Para Gianna, entretanto, um dos principais aspectos do sucesso de políticas públicas de prevenção e tratamento está justamente em um promover uma comunicação que consiga chegar nas pessoas.
“Nunca podemos deixar de valorizar o trabalho com as populações mais vulneráveis: entre as trabalhadoras do sexo, travestis, mulheres trans, homens trans, homens que fazem sexo com homens. Porque eles são os maiores alvos. E [fazer isso] nas linguagens dessas populações. Chegando perto dessas pessoas”, afirma.
Esses são os grupos que apresentam uma prevalência maior da doença, mas não são os únicos grupos de risco. A aids pode afetar todas as pessoas, de todas as idades, raças, orientações sexuais e identidades de gênero.
Informação
Um exemplo de iniciativa que tem respondido a lacunas deixadas pela ausência de campanhas do governo para informar a população sobre HIV/Aids são canais criados nas redes por pessoas soropositivas, que compartilham informações e contam sobre o dia a dia de conviver com o vírus hoje no Brasil, com a proposta de desconstruir mitos e preconceitos.
O ator Drew Persí descobriu que era soropositivo em 2013. Depois de passar seis anos sem falar publicamente sobre o assunto, decidiu criar conteúdo específico sobre o tema em seu canal no YouTube.
“Eu comecei a sentir, a perceber que a falta de informação estava matando as pessoas. Que as pessoas precisavam de mais informação.
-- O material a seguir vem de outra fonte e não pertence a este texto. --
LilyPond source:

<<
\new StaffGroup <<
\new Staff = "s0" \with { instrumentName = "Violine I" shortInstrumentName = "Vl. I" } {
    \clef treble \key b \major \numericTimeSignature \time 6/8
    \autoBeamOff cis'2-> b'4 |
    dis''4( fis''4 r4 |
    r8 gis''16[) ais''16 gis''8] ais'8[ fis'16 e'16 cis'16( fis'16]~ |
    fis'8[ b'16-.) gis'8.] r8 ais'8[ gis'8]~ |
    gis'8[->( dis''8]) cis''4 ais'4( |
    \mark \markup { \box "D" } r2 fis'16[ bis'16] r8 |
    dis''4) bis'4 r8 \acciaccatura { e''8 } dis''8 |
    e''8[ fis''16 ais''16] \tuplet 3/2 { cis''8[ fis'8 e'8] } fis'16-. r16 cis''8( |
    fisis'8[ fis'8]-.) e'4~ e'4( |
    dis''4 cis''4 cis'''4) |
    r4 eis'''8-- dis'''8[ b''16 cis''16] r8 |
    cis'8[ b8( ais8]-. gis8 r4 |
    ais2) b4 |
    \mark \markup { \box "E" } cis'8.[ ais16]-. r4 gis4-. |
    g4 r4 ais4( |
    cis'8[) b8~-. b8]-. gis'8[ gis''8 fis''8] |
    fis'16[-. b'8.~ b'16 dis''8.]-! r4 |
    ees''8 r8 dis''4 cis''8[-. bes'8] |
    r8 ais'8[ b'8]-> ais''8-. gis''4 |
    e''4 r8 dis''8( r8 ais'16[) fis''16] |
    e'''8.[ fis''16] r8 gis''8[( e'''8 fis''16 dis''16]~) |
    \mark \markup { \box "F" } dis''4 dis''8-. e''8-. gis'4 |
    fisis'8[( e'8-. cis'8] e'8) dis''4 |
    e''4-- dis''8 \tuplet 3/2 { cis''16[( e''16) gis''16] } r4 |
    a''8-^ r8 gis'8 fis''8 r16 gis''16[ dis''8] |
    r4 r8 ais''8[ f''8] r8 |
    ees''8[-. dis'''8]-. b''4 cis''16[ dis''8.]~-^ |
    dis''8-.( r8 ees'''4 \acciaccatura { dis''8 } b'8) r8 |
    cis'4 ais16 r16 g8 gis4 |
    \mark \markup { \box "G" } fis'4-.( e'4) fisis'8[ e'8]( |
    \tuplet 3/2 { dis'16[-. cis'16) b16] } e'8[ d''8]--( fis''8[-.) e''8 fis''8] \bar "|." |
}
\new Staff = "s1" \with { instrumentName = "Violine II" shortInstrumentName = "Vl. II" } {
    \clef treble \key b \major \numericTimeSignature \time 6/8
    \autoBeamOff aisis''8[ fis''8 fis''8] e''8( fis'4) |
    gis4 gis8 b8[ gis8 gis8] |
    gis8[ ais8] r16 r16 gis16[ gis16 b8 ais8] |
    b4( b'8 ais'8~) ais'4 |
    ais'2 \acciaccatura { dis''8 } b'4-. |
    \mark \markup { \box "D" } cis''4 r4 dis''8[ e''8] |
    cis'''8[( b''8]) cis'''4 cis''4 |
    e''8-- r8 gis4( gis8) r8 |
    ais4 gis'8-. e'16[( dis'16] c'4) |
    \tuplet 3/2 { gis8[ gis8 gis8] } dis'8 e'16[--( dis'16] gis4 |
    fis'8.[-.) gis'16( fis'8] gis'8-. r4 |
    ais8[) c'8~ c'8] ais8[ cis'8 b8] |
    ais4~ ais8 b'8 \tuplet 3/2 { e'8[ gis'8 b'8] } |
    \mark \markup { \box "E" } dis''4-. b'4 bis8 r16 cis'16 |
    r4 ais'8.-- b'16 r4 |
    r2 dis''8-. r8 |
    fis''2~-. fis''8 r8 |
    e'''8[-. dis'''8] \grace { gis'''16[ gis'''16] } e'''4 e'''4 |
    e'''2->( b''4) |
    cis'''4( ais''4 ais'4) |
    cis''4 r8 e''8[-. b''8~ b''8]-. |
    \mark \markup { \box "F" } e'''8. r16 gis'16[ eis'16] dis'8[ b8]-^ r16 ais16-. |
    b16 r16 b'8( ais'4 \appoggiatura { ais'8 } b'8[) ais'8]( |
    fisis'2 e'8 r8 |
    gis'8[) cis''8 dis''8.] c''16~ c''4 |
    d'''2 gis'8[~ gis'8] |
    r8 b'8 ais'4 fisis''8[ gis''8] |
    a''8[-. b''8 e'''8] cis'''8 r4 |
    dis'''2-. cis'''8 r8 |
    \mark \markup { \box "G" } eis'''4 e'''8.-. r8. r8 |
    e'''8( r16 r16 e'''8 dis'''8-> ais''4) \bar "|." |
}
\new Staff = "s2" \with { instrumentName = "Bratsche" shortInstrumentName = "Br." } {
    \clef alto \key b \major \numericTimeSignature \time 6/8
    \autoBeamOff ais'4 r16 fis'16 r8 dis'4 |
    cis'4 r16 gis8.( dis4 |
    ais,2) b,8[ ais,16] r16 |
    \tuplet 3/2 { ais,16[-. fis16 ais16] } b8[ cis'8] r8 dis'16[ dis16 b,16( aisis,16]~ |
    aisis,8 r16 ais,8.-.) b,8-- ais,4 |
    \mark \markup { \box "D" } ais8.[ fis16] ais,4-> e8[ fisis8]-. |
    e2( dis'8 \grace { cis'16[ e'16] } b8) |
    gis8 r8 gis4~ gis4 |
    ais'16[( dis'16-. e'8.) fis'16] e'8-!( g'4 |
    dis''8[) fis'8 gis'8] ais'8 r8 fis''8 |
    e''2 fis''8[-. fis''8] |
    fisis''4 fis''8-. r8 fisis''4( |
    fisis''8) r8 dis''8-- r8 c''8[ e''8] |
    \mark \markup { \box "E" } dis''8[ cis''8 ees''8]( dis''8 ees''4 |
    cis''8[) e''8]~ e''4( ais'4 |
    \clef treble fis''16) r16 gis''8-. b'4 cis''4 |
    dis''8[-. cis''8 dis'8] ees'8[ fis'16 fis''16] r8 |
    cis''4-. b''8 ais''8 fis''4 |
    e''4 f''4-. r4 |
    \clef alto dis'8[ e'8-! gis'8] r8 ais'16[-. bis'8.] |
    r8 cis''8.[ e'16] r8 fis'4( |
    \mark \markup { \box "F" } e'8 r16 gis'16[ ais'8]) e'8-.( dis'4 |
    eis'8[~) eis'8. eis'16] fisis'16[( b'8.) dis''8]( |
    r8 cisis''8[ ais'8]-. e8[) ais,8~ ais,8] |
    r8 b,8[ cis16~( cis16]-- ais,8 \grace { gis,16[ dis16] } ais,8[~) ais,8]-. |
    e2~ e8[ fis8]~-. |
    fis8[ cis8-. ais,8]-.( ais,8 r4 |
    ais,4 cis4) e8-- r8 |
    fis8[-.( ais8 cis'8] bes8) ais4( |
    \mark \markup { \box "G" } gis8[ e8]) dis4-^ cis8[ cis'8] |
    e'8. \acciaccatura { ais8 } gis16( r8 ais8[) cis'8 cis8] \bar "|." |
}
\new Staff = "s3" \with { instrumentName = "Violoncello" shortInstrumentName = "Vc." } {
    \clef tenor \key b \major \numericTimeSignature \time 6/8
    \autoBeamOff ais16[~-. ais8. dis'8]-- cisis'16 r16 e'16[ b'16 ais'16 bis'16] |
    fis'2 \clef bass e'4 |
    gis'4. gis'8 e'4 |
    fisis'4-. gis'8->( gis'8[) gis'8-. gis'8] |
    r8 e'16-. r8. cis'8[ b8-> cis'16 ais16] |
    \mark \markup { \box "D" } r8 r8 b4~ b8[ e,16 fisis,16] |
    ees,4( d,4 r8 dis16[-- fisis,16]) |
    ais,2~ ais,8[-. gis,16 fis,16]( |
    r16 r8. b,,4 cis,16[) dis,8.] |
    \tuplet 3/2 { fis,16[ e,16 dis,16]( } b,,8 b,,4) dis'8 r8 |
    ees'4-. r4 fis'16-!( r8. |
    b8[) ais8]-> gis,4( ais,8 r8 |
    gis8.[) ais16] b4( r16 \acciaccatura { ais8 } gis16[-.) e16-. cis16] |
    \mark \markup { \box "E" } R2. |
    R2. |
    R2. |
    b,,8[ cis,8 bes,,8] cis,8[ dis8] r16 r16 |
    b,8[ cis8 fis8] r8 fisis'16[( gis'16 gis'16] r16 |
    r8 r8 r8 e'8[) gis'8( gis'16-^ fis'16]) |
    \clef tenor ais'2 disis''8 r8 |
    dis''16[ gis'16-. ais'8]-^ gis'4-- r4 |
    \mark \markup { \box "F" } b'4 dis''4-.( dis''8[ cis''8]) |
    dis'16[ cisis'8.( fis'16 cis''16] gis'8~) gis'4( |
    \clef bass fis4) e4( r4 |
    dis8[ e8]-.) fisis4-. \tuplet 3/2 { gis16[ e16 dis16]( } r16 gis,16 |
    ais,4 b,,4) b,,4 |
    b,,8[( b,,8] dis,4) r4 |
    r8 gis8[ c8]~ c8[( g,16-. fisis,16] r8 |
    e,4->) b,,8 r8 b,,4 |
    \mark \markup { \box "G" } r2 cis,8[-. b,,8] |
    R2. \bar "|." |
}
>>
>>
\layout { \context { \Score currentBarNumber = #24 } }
Eu ouvia coisas e queria dizer ‘não é bem assim, as pessoas não são assim como você pensa’, mas eu não podia dizer, porque ainda não era público [que eu era soropositivo]. Foi então que decidi comprar essa briga. Se a gente quer derrubar esse estigma e quebrar esses tabus, a gente precisa de histórias reais, contando histórias reais”, afirma Persí.
A falta de informação dirigida e a necessidade de acolhimento adequado são motivos que atraem seguidores para o canal do ator. “[Na rede pública] estão distribuindo diagnóstico e mandando essas pessoas para casa, sem dizer que existe acompanhamento psicológico e esquecendo de dizer que vai ficar tudo bem”, critica.
Para ele, o diálogo precisa ser diferente, e as campanhas não podem se limitar ao mês de dezembro e ao carnaval, e serem esquecidas durante o resto do ano. “As campanhas que a gente vê são sempre pautadas com a mensagem ‘use camisinha’. Só. Hoje há tantas formas de prevenção que precisam ser discutidas”, destaca.
Mario Scheffer faz uma defesa no mesmo sentido. Para ele, é necessário, hoje, proporcionar uma nova mobilização da sociedade, com criatividade e novos formatos de comunicação, que desconstruam a ideia de que a epidemia está paralisada no país.
“O momento seria de tentar convencer parte da sociedade de que a aids continua sendo um seríssimo problema de saúde pública. O Brasil tem algumas ferramentas importantes, mas o que percebemos, até pela lentidão de respostas dos indicadores de controle da Aids, é que o país poderia reduzir muito mais o número de mortes”, afirma o professor.